- [Written task] Reproduce every line of the listing below verbatim, leaving the pictures out of your answer.

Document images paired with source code
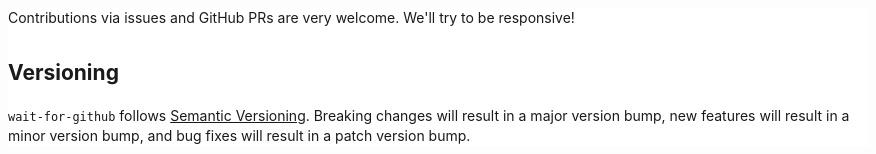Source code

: Contributions via issues and GitHub PRs are very welcome. We'll try to be
responsive!

## Versioning

`wait-for-github` follows [Semantic Versioning]. Breaking changes will result in
a major version bump, new features will result in a minor version bump, and bug
fixes will result in a patch version bump.

[Semantic Versioning]: https://semver.org/


[statuses]: https://docs.github.com/en/rest/commits/statuses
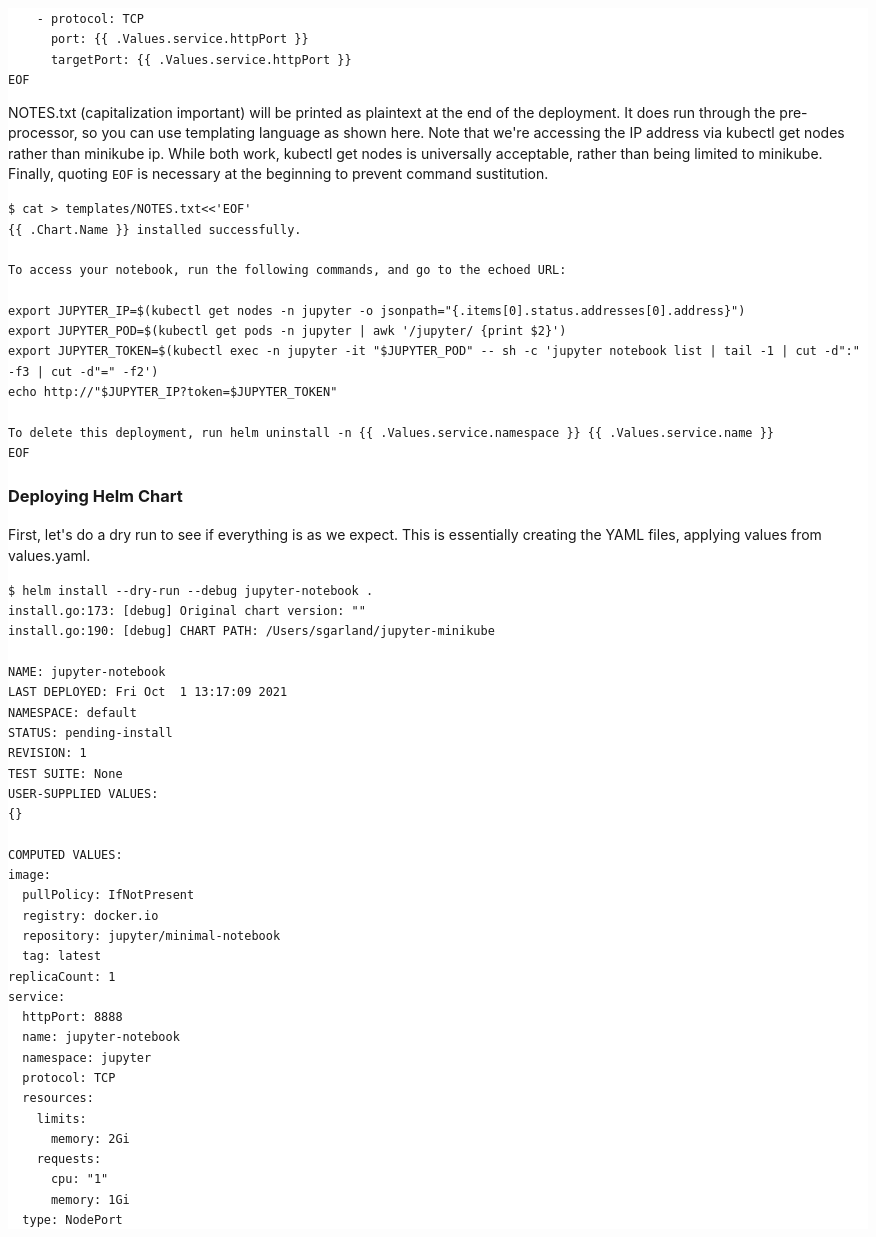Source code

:         - protocol: TCP
          port: {{ .Values.service.httpPort }}
          targetPort: {{ .Values.service.httpPort }}
    EOF

NOTES.txt (capitalization important) will be printed as plaintext at the end of the deployment.
It does run through the pre-processor, so you can use templating language as shown here.
Note that we're accessing the IP address via kubectl get nodes rather than minikube ip.
While both work, kubectl get nodes is universally acceptable, rather than being limited to minikube.
Finally, quoting `EOF` is necessary at the beginning to prevent command sustitution.

    $ cat > templates/NOTES.txt<<'EOF'
    {{ .Chart.Name }} installed successfully.
    
    To access your notebook, run the following commands, and go to the echoed URL:
    
    export JUPYTER_IP=$(kubectl get nodes -n jupyter -o jsonpath="{.items[0].status.addresses[0].address}")
    export JUPYTER_POD=$(kubectl get pods -n jupyter | awk '/jupyter/ {print $2}')
    export JUPYTER_TOKEN=$(kubectl exec -n jupyter -it "$JUPYTER_POD" -- sh -c 'jupyter notebook list | tail -1 | cut -d":" -f3 | cut -d"=" -f2')
    echo http://"$JUPYTER_IP?token=$JUPYTER_TOKEN"
    
    To delete this deployment, run helm uninstall -n {{ .Values.service.namespace }} {{ .Values.service.name }}
    EOF

### <a name = "helmdeploy">Deploying Helm Chart</a>

First, let's do a dry run to see if everything is as we expect.
This is essentially creating the YAML files, applying values from values.yaml.

    $ helm install --dry-run --debug jupyter-notebook .
    install.go:173: [debug] Original chart version: ""
    install.go:190: [debug] CHART PATH: /Users/sgarland/jupyter-minikube

    NAME: jupyter-notebook
    LAST DEPLOYED: Fri Oct  1 13:17:09 2021
    NAMESPACE: default
    STATUS: pending-install
    REVISION: 1
    TEST SUITE: None
    USER-SUPPLIED VALUES:
    {}

    COMPUTED VALUES:
    image:
      pullPolicy: IfNotPresent
      registry: docker.io
      repository: jupyter/minimal-notebook
      tag: latest
    replicaCount: 1
    service:
      httpPort: 8888
      name: jupyter-notebook
      namespace: jupyter
      protocol: TCP
      resources:
        limits:
          memory: 2Gi
        requests:
          cpu: "1"
          memory: 1Gi
      type: NodePort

- [Completed exercise]
Source code

: Contributions via issues and GitHub PRs are very welcome. We'll try to be
responsive!

## Versioning

`wait-for-github` follows [Semantic Versioning]. Breaking changes will result in
a major version bump, new features will result in a minor version bump, and bug
fixes will result in a patch version bump.

[Semantic Versioning]: https://semver.org/


[statuses]: https://docs.github.com/en/rest/commits/statuses
Source code

:         - protocol: TCP
          port: {{ .Values.service.httpPort }}
          targetPort: {{ .Values.service.httpPort }}
    EOF

NOTES.txt (capitalization important) will be printed as plaintext at the end of the deployment.
It does run through the pre-processor, so you can use templating language as shown here.
Note that we're accessing the IP address via kubectl get nodes rather than minikube ip.
While both work, kubectl get nodes is universally acceptable, rather than being limited to minikube.
Finally, quoting `EOF` is necessary at the beginning to prevent command sustitution.

    $ cat > templates/NOTES.txt<<'EOF'
    {{ .Chart.Name }} installed successfully.
    
    To access your notebook, run the following commands, and go to the echoed URL:
    
    export JUPYTER_IP=$(kubectl get nodes -n jupyter -o jsonpath="{.items[0].status.addresses[0].address}")
    export JUPYTER_POD=$(kubectl get pods -n jupyter | awk '/jupyter/ {print $2}')
    export JUPYTER_TOKEN=$(kubectl exec -n jupyter -it "$JUPYTER_POD" -- sh -c 'jupyter notebook list | tail -1 | cut -d":" -f3 | cut -d"=" -f2')
    echo http://"$JUPYTER_IP?token=$JUPYTER_TOKEN"
    
    To delete this deployment, run helm uninstall -n {{ .Values.service.namespace }} {{ .Values.service.name }}
    EOF

### <a name = "helmdeploy">Deploying Helm Chart</a>

First, let's do a dry run to see if everything is as we expect.
This is essentially creating the YAML files, applying values from values.yaml.

    $ helm install --dry-run --debug jupyter-notebook .
    install.go:173: [debug] Original chart version: ""
    install.go:190: [debug] CHART PATH: /Users/sgarland/jupyter-minikube

    NAME: jupyter-notebook
    LAST DEPLOYED: Fri Oct  1 13:17:09 2021
    NAMESPACE: default
    STATUS: pending-install
    REVISION: 1
    TEST SUITE: None
    USER-SUPPLIED VALUES:
    {}

    COMPUTED VALUES:
    image:
      pullPolicy: IfNotPresent
      registry: docker.io
      repository: jupyter/minimal-notebook
      tag: latest
    replicaCount: 1
    service:
      httpPort: 8888
      name: jupyter-notebook
      namespace: jupyter
      protocol: TCP
      resources:
        limits:
          memory: 2Gi
        requests:
          cpu: "1"
          memory: 1Gi
      type: NodePort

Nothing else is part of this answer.